The next step was to decide on the colour palette of each decade. “Apart from finding out which colours were more fashionable at that time, we also had to make sure it didn’t clash with the lighting,” Theresa explains.

It’s no easy task to accurately capture the style of each decade. “It can get very confusing because fashion trends can change within a few years, and each scene represents a decade in Singapore’s history,” Theresa laughs. “So there was a lot of reading up to do: not just about the clothing people wore, but also the materials used.”

For HOTEL’s first run last year, Theresa prides herself on creating a hundred years’ worth of costumes in just four weeks. “I think that was my greatest achievement for 2015!” she exclaims.

Quick as a Flash

13 actors + almost 100 characters = too many quick changes!

Imagine a cast of 13 playing close to a hundred characters over ten scenes. That’s a lot of quick changes, requiring everyone in the wardrobe, hair and make-up departments to work at a feverish pace.

In HOTEL, actors emerge on stage in staggeringly different hairstyles from scene to scene. It was a conundrum for hair designer Ashley Lim, who had to figure out ways to pull off the transformations in record time.

“I used wigs and buns with all the accessories already stuck on, so it’s one entire headpiece,” he reveals. “When the actors come backstage, we shove it onto their real hair, and they go back on stage.”

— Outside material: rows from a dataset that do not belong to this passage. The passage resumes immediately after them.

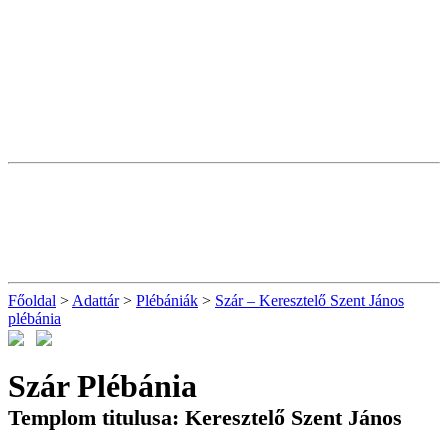
Főoldal
>
Adattár
>
Plébániák
>
Szár – Keresztelő Szent János
plébánia
Szár Plébánia
Templom titulusa: Keresztelő Szent János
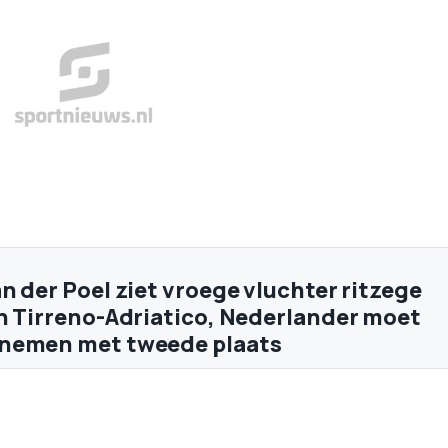
n der Poel ziet vroege vluchter ritzege
n Tirreno-Adriatico, Nederlander moet
nemen met tweede plaats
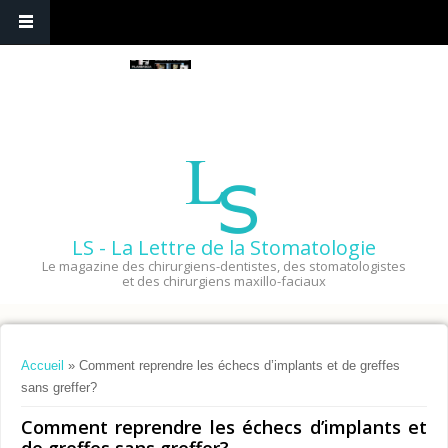
LS - La Lettre de la Stomatologie
Le magazine des chirurgiens-dentistes, des stomatologistes
et des chirurgiens maxillo-faciaux
Vous êtes ici
Accueil
» Comment reprendre les échecs d’implants et de greffes
sans greffer?
Comment reprendre les échecs d’implants et
de greffes sans greffer?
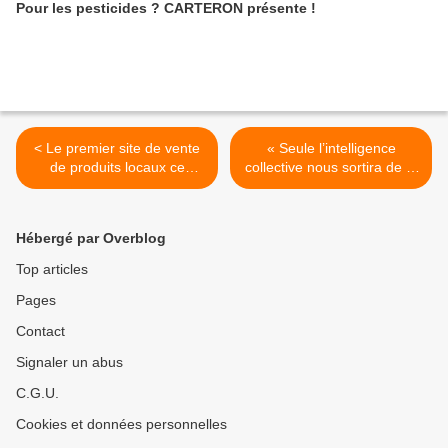
Pour les pesticides ? CARTERON présente !
< Le premier site de vente
« Seule l’intelligence
de produits locaux ce
collective nous sortira de la
vendredi, de 8h et 13h, à
crise » >
l’école Vaugelas
Hébergé par Overblog
Top articles
Pages
Contact
Signaler un abus
C.G.U.
Cookies et données personnelles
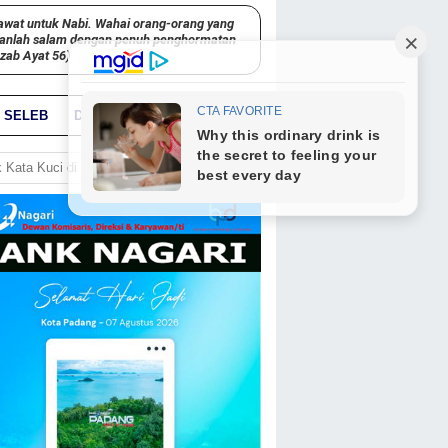
awat untuk Nabi. Wahai orang-orang yang
kanlah salam dengan penuh penghormatan
hzab Ayat 56)
SELEB
DUNIA
PARIWARA
GO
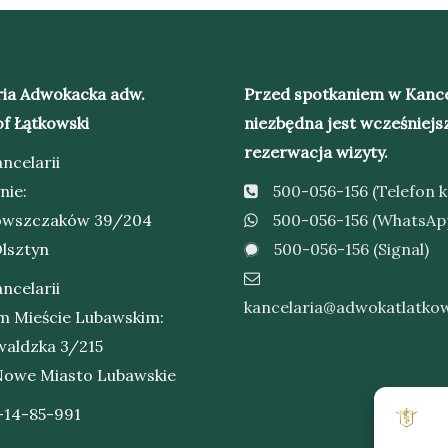
ria Adwokacka adw.
Przed spotkaniem w Kance
f Łątkowski
niezbędna jest wcześniejs
rezerwacja wizyty.
ncelarii
nie:
500-056-156 (Telefon 
rowszczaków 39/204
500-056-156 (WhatsAp
lsztyn
500-056-156 (Signal)
ncelarii
kancelaria@adwokatlatkow
 Mieście Lubawskim:
waldzka 3/215
Nowe Miasto Lubawskie
-14-85-991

Make-up artist Bobbie Ng, from the Make-Up Room, encountered the same problem. “The roles the actors play are so diverse!” she exclaims, noting that an actor could go from playing a drag queen in one scene to a bridegroom in the next.

Race Against the Clock

One challenge shared by the entire team was the remarkably short timeframe in which they had to design miracles.

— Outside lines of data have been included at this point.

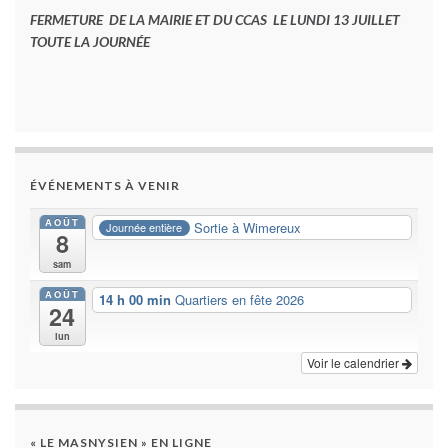
FERMETURE DE LA MAIRIE ET DU CCAS LE LUNDI 13 JUILLET
TOUTE LA JOURNÉE
ÉVÉNEMENTS À VENIR
AOÛT
Sortie à Wimereux
Journée entière
8
sam
AOÛT
14 h 00 min
Quartiers en fête 2026
24
lun
Voir le calendrier
« LE MASNYSIEN » EN LIGNE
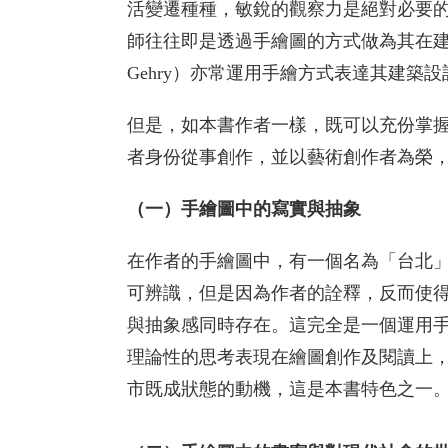
活變遷種種，敏銳的觀察力是絕對必要
師往往即是透過手繪圖的方式做為其在建
Gehry）亦常運用手繪方式表達其建築
但是，如本書作者一樣，既可以充份掌
者身份從事創作，並以藝術創作者為榮，
（一）手繪圖中的寫實與抽象
在作者的手繪圖中，有一個名為「台北
可辨識，但是因為作者的詮釋，反而使
與抽象感同時存在。這完全是一個運用
理論性的思考表現在繪圖創作及閱讀上
市既成狀態的動機，這是本書特色之一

“Glen asked for two more backdrops for one of the scenes an hour before opening!” Brian recalls. “But it was so fun and worth it, because that scene got the loudest laughs and applause that night.”

“As a stage lighting designer, I am fairly used to working with tight schedules and time constraints, but HOTEL was seriously crazy,” adds Woan Wen, something she attributes to the length of the show.

“I had very little time at rehearsal, so the biggest challenge was for the poor actors who got my cues way too late!” Paul chimes in.

The do-or-die mentality fuelling everyone in HOTEL is something anyone who has worked backstage in the theatre would recognise.

“I learned to chiong,” laughs Theresa. “To chiong first, and then pray and hope that everything will work out.”